We were happy to find out this week that our BOOM project and and Bloom langauge have been selected by Technology Review magazine as one of the TR10, their “annual list of the emerging technologies that will have the biggest impact on our world.” This was news to us — we knew they were going to run an article, but weren’t aware of the TR10 distinction. Pretty neat.
I’ve been getting a lot of questions since the article launched about the project and language. So while folks are paying attention, here’s a quick FAQ to answer what the project is all about and its status.
Q: What is BOOM?
BOOM is the name of a research project based at Berkeley, which seeks to enable programmers to build Orders Of Magnitude bigger systems in O.O.M. less code. Our focus is on enabling developers to easily harness the power of many computers at once, e.g. in the setting of cloud computing. We maintain a website for BOOM here with research papers, talk slides, and information about the team.

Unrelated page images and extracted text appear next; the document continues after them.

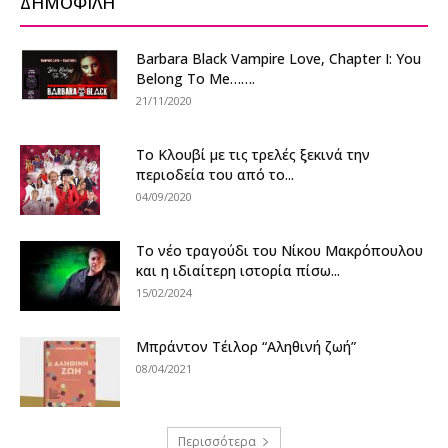
ΔΗΜΟΦΙΛΗ
Barbara Black Vampire Love, Chapter I: You
Belong To Me…….
21/11/2020
Το Κλουβί με τις τρελές ξεκινά την
περιοδεία του από το...
04/09/2020
Το νέο τραγούδι του Νίκου Μακρόπουλου
και η ιδιαίτερη ιστορία πίσω...
15/02/2024
Μπράντον Τέιλορ “Αληθινή ζωή”
08/04/2021
Περισσότερα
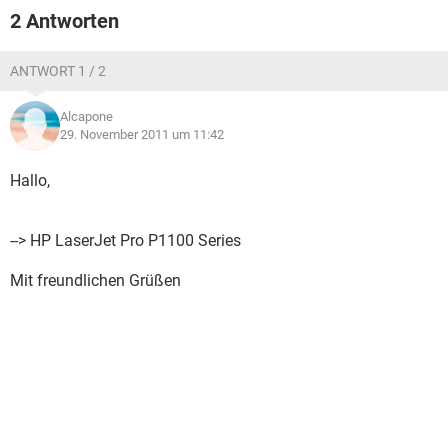
2 Antworten
ANTWORT 1 / 2
Alcapone
29. November 2011 um 11:42
Hallo,
--> HP LaserJet Pro P1100 Series
Mit freundlichen Grüßen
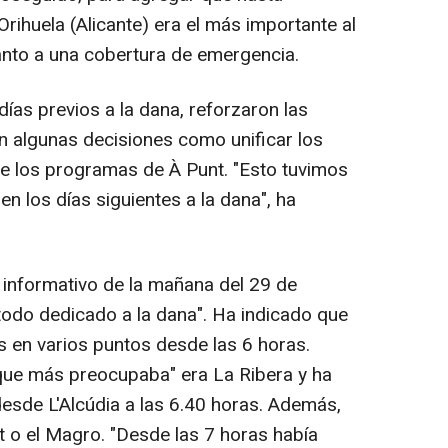
Orihuela (Alicante) era el más importante al
anto a una cobertura de emergencia.
días previos a la dana, reforzaron las
n algunas decisiones como unificar los
de los programas de À Punt. "Esto tuvimos
n los días siguientes a la dana", ha
l informativo de la mañana del 29 de
odo dedicado a la dana". Ha indicado que
s en varios puntos desde las 6 horas.
ue más preocupaba" era La Ribera y ha
desde L'Alcúdia a las 6.40 horas. Además,
et o el Magro. "Desde las 7 horas había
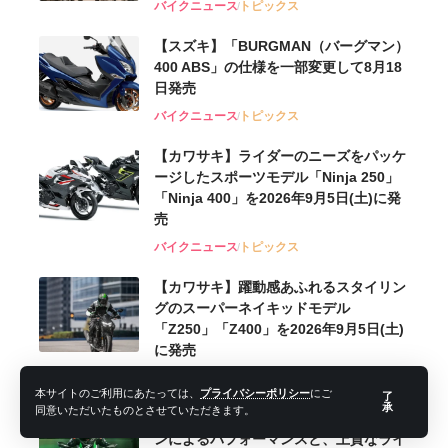
バイクニュース
トピックス
【スズキ】「BURGMAN（バーグマン）
400 ABS」の仕様を一部変更して8月18
日発売
バイクニュース
トピックス
【カワサキ】ライダーのニーズをパッケ
ージしたスポーツモデル「Ninja 250」
「Ninja 400」を2026年9月5日(土)に発
売
バイクニュース
トピックス
【カワサキ】躍動感あふれるスタイリン
グのスーパーネイキッドモデル
「Z250」「Z400」を2026年9月5日(土)
に発売
バイクニュース
トピックス
本サイトのご利用にあたっては、
プライバシーポリシー
にご
了
承
同意いただいたものとさせていただきます。
【カワサキ】スーパーチャージドエンジ
ンによるパフォーマンスと、上質なライ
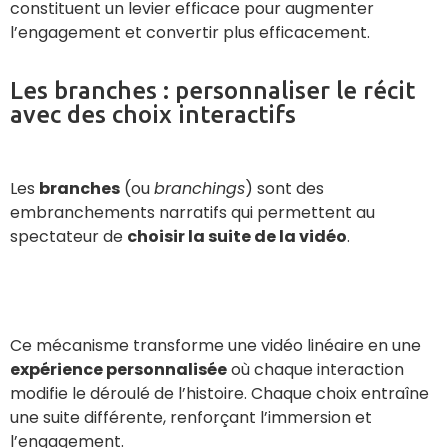
constituent un levier efficace pour augmenter
l’engagement et convertir plus efficacement.
Les branches : personnaliser le récit
avec des choix interactifs
Les
branches
(ou
branchings
) sont des
embranchements narratifs qui permettent au
spectateur de
choisir la suite de la vidéo
.
Ce mécanisme transforme une vidéo linéaire en une
expérience personnalisée
où chaque interaction
modifie le déroulé de l’histoire. Chaque choix entraîne
une suite différente, renforçant l’immersion et
l’engagement.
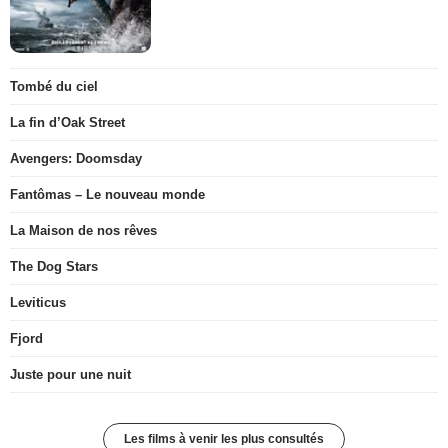
Tombé du ciel
La fin d’Oak Street
Avengers: Doomsday
Fantômas – Le nouveau monde
La Maison de nos rêves
The Dog Stars
Leviticus
Fjord
Juste pour une nuit
Les films à venir les plus consultés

Q: What is the Bloom language?
Bloom is the name of the language we are developing in the BOOM project. It is a high-level declarative language targeted at programming distributed and parallel computers, for environments like datacenters and cloud computing. Bloom is based on the observation that although most programmers find parallel and distributed programming difficult, they find data-parallelism (e.g., SQL or MapReduce) fairly easy. But data-parallel programming is usually confined to data analysis tasks. The goal for Bloom is to take data-parallelism as a kernel, and extend it to a general-purpose language that programmers will find powerful but natural.
Q: What is the plan for Bloom, and what is its status?
Our goal for Bloom is that it grow into a generally-useful, open-source language environment for distributed programming. We hope to release an initial version of Bloom and its runtime late this year. (Academic researchers are notoriously bad at predicting ship dates, so check back frequently. That said, our research team has clocked a lot of hours building both commercial and open-source software, and we do take pride in building real things.)
Q: What is Dedalus and how does it relate to Bloom?
The formal basis of Bloom is a temporal logic programming language called Dedalus, described here. Dedalus simplifies many challenges in specifying and analyzing programs, in ways that we’re still discovering. But Dedalus is not intended for general use as a practical programming language. Dedalus grew out of our earlier work on Declarative Networking, including a language called Overlog, which was in turn based on a language from database theory called Datalog. (If you’re curious about the origin of the name Dedalus, see footnote 1 in the technical report.)
Q: What is the killer app for Bloom?
Well, that’s the billion-dollar question, isn’t it! When a new platform appears (think of PCs, or smartphones), it usually takes time and tools for killer apps to emerge. The Cloud is a new platform in many ways. Bloom is intended to make it easy for creative programmers to write code that harnesses the unique features of the Cloud. So we don’t have a snappy answer for the one killer app. Instead, our goal is to provide a language suited to the platform and then, as the saying goes…let a million flowers Bloom.
Q: What do BOOM and Bloom have to do with Hadoop?
In the early days of the BOOM project, we wanted to convince ourselves our ideas had some practical merit. To that end, we wanted to build a big and recognizable piece of cloud software in Overlog, a predecessor language to Bloom. We found the MapReduce phenomenon pretty fascinating, so as a first effort we built what we call BOOM Analytics, which reimplements large portions of Hadoop in Overlog. We used Overlog to build a complete, API-compliant reimplementation of the Hadoop Distributed File System. We also gave Hadoop’s MapReduce implementation a “brain transplant”, replacing its scheduler with a much smaller and cleaner one implemented in Overlog. Finally, we showed how easy it was to extend our edition of HDFS with complex new features unavailable in traditional HDFS, including master scale-out and hot-standby in the case of master node failures. This is described in more detail in a paper from Eurosys 2010. The Overlog code for BOOM Analytics is available, as is a standalone version of our Paxos package.
Q: So BOOM Analytics compares Overlog to MapReduce?
No! It compares Overlog to Java. That is, we didn’t run Overlog on top of the Hadoop infrastructure. We rebuilt the Hadoop infrastructure out of Overlog. BOOM Analytics provides a MapReduce engine that is roughly equivalent to (and based on) Hadoop.
Q: Who is working on BOOM and Bloom?
The project is based at UC Berkeley, in close collaboration with researchers at Yahoo! Research. We also keep in contact with colleagues at Microsoft Research and IBM Research who fund our work. A list of the main researchers is on the BOOM website.